Within the entries below, how many lines carry the word "rolleri"? State the number and stop.

EXTRACTED MATERIAL =
BEGIN
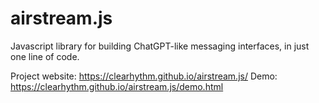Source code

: # airstream.js
Javascript library for building ChatGPT-like messaging interfaces, in just one line of code.

Project website:
https://clearhythm.github.io/airstream.js/
Demo:
https://clearhythm.github.io/airstream.js/demo.html
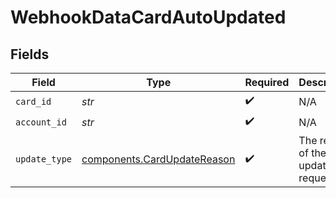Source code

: # WebhookDataCardAutoUpdated


## Fields

| Field                                                                      | Type                                                                       | Required                                                                   | Description                                                                | Example                                                                    |
| -------------------------------------------------------------------------- | -------------------------------------------------------------------------- | -------------------------------------------------------------------------- | -------------------------------------------------------------------------- | -------------------------------------------------------------------------- |
| `card_id`                                                                  | *str*                                                                      | :heavy_check_mark:                                                         | N/A                                                                        |                                                                            |
| `account_id`                                                               | *str*                                                                      | :heavy_check_mark:                                                         | N/A                                                                        |                                                                            |
| `update_type`                                                              | [components.CardUpdateReason](../../models/components/cardupdatereason.md) | :heavy_check_mark:                                                         | The results of the card update request.                                    | number-update                                                              |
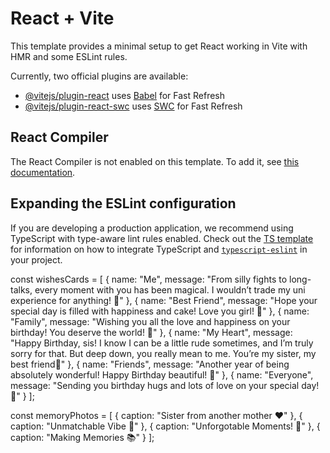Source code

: # React + Vite

This template provides a minimal setup to get React working in Vite with HMR and some ESLint rules.

Currently, two official plugins are available:

- [@vitejs/plugin-react](https://github.com/vitejs/vite-plugin-react/blob/main/packages/plugin-react) uses [Babel](https://babeljs.io/) for Fast Refresh
- [@vitejs/plugin-react-swc](https://github.com/vitejs/vite-plugin-react/blob/main/packages/plugin-react-swc) uses [SWC](https://swc.rs/) for Fast Refresh

## React Compiler

The React Compiler is not enabled on this template. To add it, see [this documentation](https://react.dev/learn/react-compiler/installation).

## Expanding the ESLint configuration

If you are developing a production application, we recommend using TypeScript with type-aware lint rules enabled. Check out the [TS template](https://github.com/vitejs/vite/tree/main/packages/create-vite/template-react-ts) for information on how to integrate TypeScript and [`typescript-eslint`](https://typescript-eslint.io) in your project.


 const wishesCards = [
    { name: "Me", message: "From silly fights to long-talks, every moment with you has been magical. I wouldn’t trade my uni experience for anything! 🌟" },
    { name: "Best Friend", message: "Hope your special day is filled with happiness and cake! Love you girl! 🎂" },
    { name: "Family", message: "Wishing you all the love and happiness on your birthday! You deserve the world! 🌟" },
    { name: "My Heart", message: "Happy Birthday, sis! I know I can be a little rude sometimes, and I’m truly sorry for that. But deep down, you really mean to me. You’re my sister, my best friend🌟" },
    { name: "Friends", message: "Another year of being absolutely wonderful! Happy Birthday beautiful! 💖" },
    { name: "Everyone", message: "Sending you birthday hugs and lots of love on your special day! 🤗" }
  ];

  const memoryPhotos = [
    {
      caption: "Sister from another mother ❤️"
    },
    {
      caption: "Unmatchable Vibe 🏡"
    },
    {
      caption: "Unforgotable Moments! 🌟"
    },
    {
      caption: "Making Memories 📚"
    }
  ];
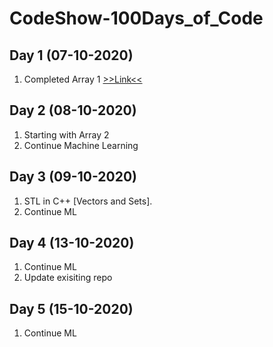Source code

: # CodeShow-100Days_of_Code

## Day 1 (07-10-2020)
   1. Completed Array 1 [>>Link<<](https://github.com/Rishi-Sharma2002/Data-Structure-And-Algorithms)
## Day 2 (08-10-2020)
   1. Starting with Array 2 
   2. Continue Machine Learning 
## Day 3 (09-10-2020)
   1. STL in C++ [Vectors and Sets].
   2. Continue ML
## Day 4 (13-10-2020)
   1. Continue ML
   2. Update exisiting repo
## Day 5 (15-10-2020)
   1. Continue ML
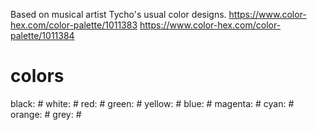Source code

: Based on musical artist Tycho's usual color designs.
https://www.color-hex.com/color-palette/1011383
https://www.color-hex.com/color-palette/1011384

# colors
black: #
white: #
red: #
green: #
yellow: #
blue: #
magenta: #
cyan: #
orange: #
grey: #
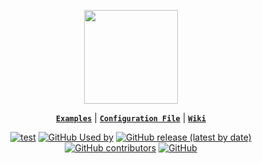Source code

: <p align="center">
  <picture>
    <source media="(prefers-color-scheme: dark)" srcset="https://github.com/Globalfun32y439y54/github-action/icon/logo-White.png">
    <source media="(prefers-color-scheme: light)" srcset="https://github.com/Globalfun32y439y54/github-action/icon/logo-Dark.png">
    <img width="150" height="150" src="https://github.com/Globalfun32y439y54/github-action/icon/logo-Dark.png">
  </picture>
</p>

<div align="center">

[**`Examples`**](/EXAMPLES.md) |
[**`Configuration File`**]() |
[**`Wiki`**]()

[![test](https://github.com/Globalfun32y439y54/github-action/actions/workflows/test-action.yml/badge.svg)](https://github.com/Globalfun32y439y54/github-action/actions/workflows/test-action.yml)
[![GitHub Used by](https://img.shields.io/static/v1?label=Used%20by&message=1&color=brightgreen&logo=github&cacheSeconds=10000)](https://github.com/crowdin/github-action/network/dependents?package_id=UGFja2FnZS0yOTQyNTU3MzA0)
[![GitHub release (latest by date)](https://img.shields.io/github/v/release/Globalfun32y439y54/github-action?logo=github&cacheSeconds=5000)](https://github.com/Globalfun32y439y54/github-action/releases/latest)
[![GitHub contributors](https://img.shields.io/github/contributors/Globalfun32y439y54/github-action?cacheSeconds=5000)](https://github.com/Globalfun32y439y54/github-action/graphs/contributors)
[![GitHub](https://img.shields.io/github/license/Globalfun32y439y54/github-action?cacheSeconds=50000)](https://github.com/Globalfun32y439y54/github-action/blob/master/LICENSE)

</div> 

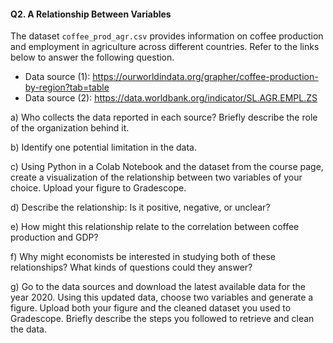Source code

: #### Q2. A Relationship Between Variables

The dataset `coffee_prod_agr.csv` provides information on coffee production and employment in agriculture across different countries. Refer to the links below to answer the following question.

- Data source (1): https://ourworldindata.org/grapher/coffee-production-by-region?tab=table
- Data source (2): https://data.worldbank.org/indicator/SL.AGR.EMPL.ZS

a) Who collects the data reported in each source? Briefly describe the role of the organization behind it.

b) Identify one potential limitation in the data. 

c) Using Python in a Colab Notebook and the dataset from the course page, create a visualization of the relationship between two variables of your choice. Upload your figure to Gradescope.

d) Describe the relationship: Is it positive, negative, or unclear?

e) How might this relationship relate to the correlation between coffee production and GDP?

f) Why might economists be interested in studying both of these relationships? What kinds of questions could they answer?

g) Go to the data sources and download the latest available data for the year 2020. Using this updated data, choose two variables and generate a figure. Upload both your figure and the cleaned dataset you used to Gradescope. Briefly describe the steps you followed to retrieve and clean the data.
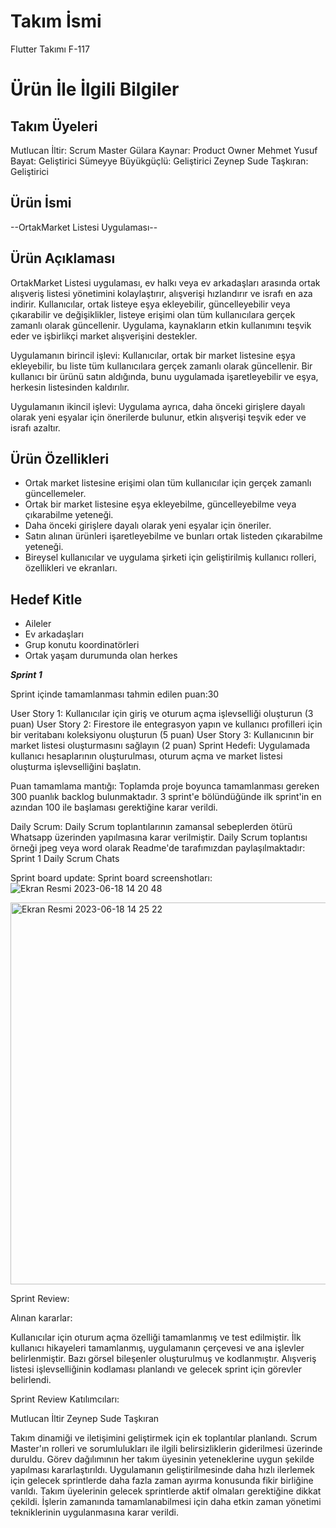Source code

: # Takım İsmi
Flutter Takımı F-117

# Ürün İle İlgili Bilgiler
## Takım Üyeleri
Mutlucan İltir: Scrum Master 
Gülara Kaynar: Product Owner
Mehmet Yusuf Bayat: Geliştirici
Sümeyye Büyükgüçlü: Geliştirici
Zeynep Sude Taşkıran: Geliştirici

## Ürün İsmi
--OrtakMarket Listesi Uygulaması--

## Ürün Açıklaması
OrtakMarket Listesi uygulaması, ev halkı veya ev arkadaşları arasında ortak alışveriş listesi yönetimini kolaylaştırır, alışverişi hızlandırır ve israfı en aza indirir. Kullanıcılar, ortak listeye eşya ekleyebilir, güncelleyebilir veya çıkarabilir ve değişiklikler, listeye erişimi olan tüm kullanıcılara gerçek zamanlı olarak güncellenir. Uygulama, kaynakların etkin kullanımını teşvik eder ve işbirlikçi market alışverişini destekler.

Uygulamanın birincil işlevi: Kullanıcılar, ortak bir market listesine eşya ekleyebilir, bu liste tüm kullanıcılara gerçek zamanlı olarak güncellenir. Bir kullanıcı bir ürünü satın aldığında, bunu uygulamada işaretleyebilir ve eşya, herkesin listesinden kaldırılır.

Uygulamanın ikincil işlevi: Uygulama ayrıca, daha önceki girişlere dayalı olarak yeni eşyalar için önerilerde bulunur, etkin alışverişi teşvik eder ve israfı azaltır.

## Ürün Özellikleri
- Ortak market listesine erişimi olan tüm kullanıcılar için gerçek zamanlı güncellemeler.
- Ortak bir market listesine eşya ekleyebilme, güncelleyebilme veya çıkarabilme yeteneği.
- Daha önceki girişlere dayalı olarak yeni eşyalar için öneriler.
- Satın alınan ürünleri işaretleyebilme ve bunları ortak listeden çıkarabilme yeteneği.
- Bireysel kullanıcılar ve uygulama şirketi için geliştirilmiş kullanıcı rolleri, özellikleri ve ekranları.

## Hedef Kitle
- Aileler
- Ev arkadaşları
- Grup konutu koordinatörleri
- Ortak yaşam durumunda olan herkes

***Sprint 1***

Sprint içinde tamamlanması tahmin edilen puan:30 

User Story 1: Kullanıcılar için giriş ve oturum açma işlevselliği oluşturun (3 puan)
User Story 2: Firestore ile entegrasyon yapın ve kullanıcı profilleri için bir veritabanı koleksiyonu oluşturun (5 puan)
User Story 3: Kullanıcının bir market listesi oluşturmasını sağlayın (2 puan)
Sprint Hedefi: Uygulamada kullanıcı hesaplarının oluşturulması, oturum açma ve market listesi oluşturma işlevselliğini başlatın.

Puan tamamlama mantığı: Toplamda proje boyunca tamamlanması gereken 300 puanlık backlog bulunmaktadır. 3 sprint'e bölündüğünde ilk sprint'in en azından 100 ile başlaması gerektiğine karar verildi.

Daily Scrum: Daily Scrum toplantılarının zamansal sebeplerden ötürü Whatsapp üzerinden yapılmasına karar verilmiştir. Daily Scrum toplantısı örneği jpeg veya word olarak Readme'de tarafımızdan paylaşılmaktadır: Sprint 1 Daily Scrum Chats

Sprint board update: Sprint board screenshotları:![Ekran Resmi 2023-06-18 14 20 48](https://github.com/mutlucaniltir/Bootcamp2023/assets/115038215/c11df464-78c2-44d3-b73a-2cfaab64a8c1)


<img width="611" alt="Ekran Resmi 2023-06-18 14 25 22" src="https://github.com/mutlucaniltir/Bootcamp2023/assets/115038215/00d5d8d8-bbe0-4642-9309-94cb1424eda2">


Sprint Review:

Alınan kararlar:

Kullanıcılar için oturum açma özelliği tamamlanmış ve test edilmiştir.
İlk kullanıcı hikayeleri tamamlanmış, uygulamanın çerçevesi ve ana işlevler belirlenmiştir.
Bazı görsel bileşenler oluşturulmuş ve kodlanmıştır.
Alışveriş listesi işlevselliğinin kodlaması planlandı ve gelecek sprint için görevler belirlendi.

Sprint Review Katılımcıları:

Mutlucan İltir
Zeynep Sude Taşkıran

Takım dinamiği ve iletişimini geliştirmek için ek toplantılar planlandı.
Scrum Master'ın rolleri ve sorumlulukları ile ilgili belirsizliklerin giderilmesi üzerinde duruldu.
Görev dağılımının her takım üyesinin yeteneklerine uygun şekilde yapılması kararlaştırıldı.
Uygulamanın geliştirilmesinde daha hızlı ilerlemek için gelecek sprintlerde daha fazla zaman ayırma konusunda fikir birliğine varıldı.
Takım üyelerinin gelecek sprintlerde aktif olmaları gerektiğine dikkat çekildi.
İşlerin zamanında tamamlanabilmesi için daha etkin zaman yönetimi tekniklerinin uygulanmasına karar verildi.
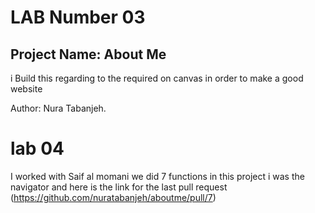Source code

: # LAB Number 03

## Project Name: About Me

i Build this regarding to the required on canvas in order to make a good website

Author: Nura Tabanjeh.

# lab 04

I worked with Saif al momani
we did 7 functions 
in this project i was the navigator and here is the link for the last pull request (https://github.com/nuratabanjeh/aboutme/pull/7)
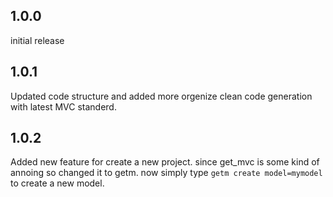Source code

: ## 1.0.0

initial release

## 1.0.1

Updated code structure and added more orgenize clean code generation with latest MVC standerd.

## 1.0.2

Added new feature for create a new project. 
since get_mvc is some kind of annoing so changed it to getm.
now simply type ``getm create model=mymodel ``to create a new model.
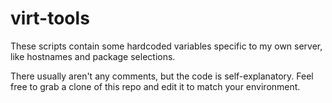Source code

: # virt-tools
These scripts contain some hardcoded variables specific to my own server, like hostnames and package selections.

There usually aren't any comments, but the code is self-explanatory. Feel free to grab a clone of this repo and edit it to match your environment.
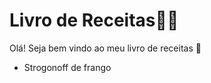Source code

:# Livro de Receitas:man_cook:

Olá! Seja bem vindo ao meu livro de receitas :cookie:

- Strogonoff de frango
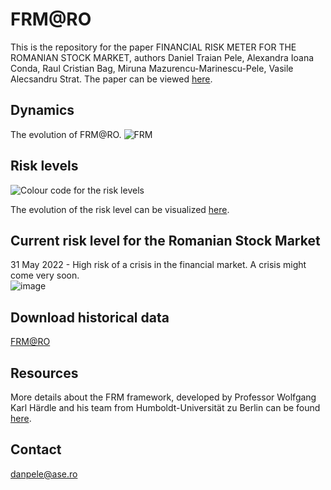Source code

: # FRM@RO

This is the repository for the paper FINANCIAL RISK METER FOR THE ROMANIAN STOCK MARKET, authors Daniel Traian Pele, Alexandra Ioana Conda, Raul Cristian Bag, Miruna Mazurencu-Marinescu-Pele, Vasile Alecsandru Strat.
The paper can be viewed [here]().

## Dynamics

The evolution of FRM@RO.
![FRM](/frm_ro/docs/assets/FRM_RO.png)

## Risk levels

![Colour code for the risk levels](/frm_ro/docs/assets/color_code.png)

The evolution of the risk level can be visualized [here](https://danpele.github.io/frm_ro/docs/assets/FRM_RO.html).

## Current risk level for the Romanian Stock Market

31 May 2022 - High risk of a crisis in the financial market.	A crisis might come very soon.
<br/>
![image](https://user-images.githubusercontent.com/26813254/178288115-d9c682c0-ba87-47ee-bf36-d872985a288d.png)


## Download historical data

[FRM@RO](/frm_ro/docs/assets/frm.csv)

## Resources

More details about the FRM framework, developed by Professor Wolfgang Karl Härdle and his team from Humboldt-Universität zu Berlin can be found [here](http://frm.wiwi.hu-berlin.de/).

## Contact
danpele@ase.ro
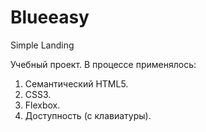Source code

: # Blueeasy
Simple Landing

Учебный проект.
В процессе применялось:
1. Семантический HTML5.
2. CSS3.
3. Flexbox.
4. Доступность (с клавиатуры).
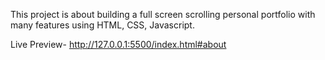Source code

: This project is about building a full screen scrolling personal portfolio with many features using HTML, CSS, Javascript.

Live Preview- http://127.0.0.1:5500/index.html#about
END
TASK RESPONSE = 2